Aterros sanitários como fonte de alimento para cegonhas: uma oportunidade ou uma ameaça?

A alimentação em aterros sanitários mudou a dieta da cegonha-branca (Ciconia ciconia), expondo a espécie a novas ameaças, como a ingestão de materiais inorgânicos e o cleptoparasitismo por milhafres.

Os aterros sanitários são locais destinados à decomposição de resíduos sólidos gerados pela atividade humana. São fontes de alimento importantes e muito utilizadas por várias espécies de aves oportunistas como cegonhas, gaivotas, rapinas e corvídeos. Uma vez que as aves se juntam em grandes números para se alimentarem, existe uma elevada probabilidade de ocorrer cleptoparasitismo nos aterros.

Cleptoparasitismo significa “parasitismo por roubo”, e aplica-se quando um animal leva o alimento capturado por outra espécie.

Foto © Rui Lourenço

As populações de cegonha-branca da Europa Ocidental sofreram um declínio contínuo no século XX, mas na Península Ibérica este declínio foi revertido nos últimos 30 anos, em parte devido ao aumento da disponibilidade de alimento em aterros sanitários.
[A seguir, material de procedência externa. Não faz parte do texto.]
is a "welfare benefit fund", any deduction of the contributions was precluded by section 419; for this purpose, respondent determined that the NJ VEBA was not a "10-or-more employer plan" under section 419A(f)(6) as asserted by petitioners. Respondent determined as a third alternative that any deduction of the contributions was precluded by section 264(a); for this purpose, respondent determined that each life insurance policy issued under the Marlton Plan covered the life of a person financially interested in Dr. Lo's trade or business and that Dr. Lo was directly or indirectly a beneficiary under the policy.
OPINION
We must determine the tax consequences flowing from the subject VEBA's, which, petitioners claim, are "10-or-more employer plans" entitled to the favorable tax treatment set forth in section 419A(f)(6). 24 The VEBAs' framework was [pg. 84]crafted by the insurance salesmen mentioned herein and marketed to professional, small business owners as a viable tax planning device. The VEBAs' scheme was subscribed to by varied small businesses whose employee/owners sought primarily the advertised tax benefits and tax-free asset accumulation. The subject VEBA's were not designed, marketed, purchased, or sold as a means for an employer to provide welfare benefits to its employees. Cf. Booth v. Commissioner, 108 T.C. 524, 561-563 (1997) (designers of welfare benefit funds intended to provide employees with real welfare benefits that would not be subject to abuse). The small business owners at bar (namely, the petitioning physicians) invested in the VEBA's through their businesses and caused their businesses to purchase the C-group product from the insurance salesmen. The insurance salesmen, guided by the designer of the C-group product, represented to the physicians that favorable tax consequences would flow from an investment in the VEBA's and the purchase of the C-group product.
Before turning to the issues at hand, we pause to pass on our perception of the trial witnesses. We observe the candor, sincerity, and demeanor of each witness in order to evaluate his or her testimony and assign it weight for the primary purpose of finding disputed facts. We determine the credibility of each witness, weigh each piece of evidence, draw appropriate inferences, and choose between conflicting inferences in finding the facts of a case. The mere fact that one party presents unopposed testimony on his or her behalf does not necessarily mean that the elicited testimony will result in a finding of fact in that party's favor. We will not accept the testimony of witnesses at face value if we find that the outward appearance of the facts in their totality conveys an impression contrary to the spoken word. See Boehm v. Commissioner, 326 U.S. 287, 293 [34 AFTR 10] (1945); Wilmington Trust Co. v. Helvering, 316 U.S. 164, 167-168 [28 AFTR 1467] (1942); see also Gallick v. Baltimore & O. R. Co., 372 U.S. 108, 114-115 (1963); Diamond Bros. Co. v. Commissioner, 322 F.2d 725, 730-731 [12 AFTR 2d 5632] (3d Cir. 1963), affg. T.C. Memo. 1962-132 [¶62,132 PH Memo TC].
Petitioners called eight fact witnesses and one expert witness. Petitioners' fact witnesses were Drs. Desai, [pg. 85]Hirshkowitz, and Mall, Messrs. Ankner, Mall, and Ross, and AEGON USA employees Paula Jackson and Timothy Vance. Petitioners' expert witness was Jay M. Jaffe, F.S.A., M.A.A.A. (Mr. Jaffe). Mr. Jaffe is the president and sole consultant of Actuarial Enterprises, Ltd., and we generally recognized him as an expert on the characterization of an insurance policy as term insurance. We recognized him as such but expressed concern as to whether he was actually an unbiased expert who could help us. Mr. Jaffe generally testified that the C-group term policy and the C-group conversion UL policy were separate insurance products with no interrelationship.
A cegonha-branca é uma espécie oportunista que se alimenta de minhocas, insetos, peixes, anfíbios e pequenos mamíferos, e é uma ave que claramente beneficia dos recursos alimentares facultados pelos aterros sanitários. No entanto, a alimentação em aterros também envolve riscos relacionados com agentes patogénicos, produtos químicos e lesões decorrentes do consumo acidental de materiais não digeríveis, como vidro, plástico e metal, bem como da exposição ao cleptoparasitismo.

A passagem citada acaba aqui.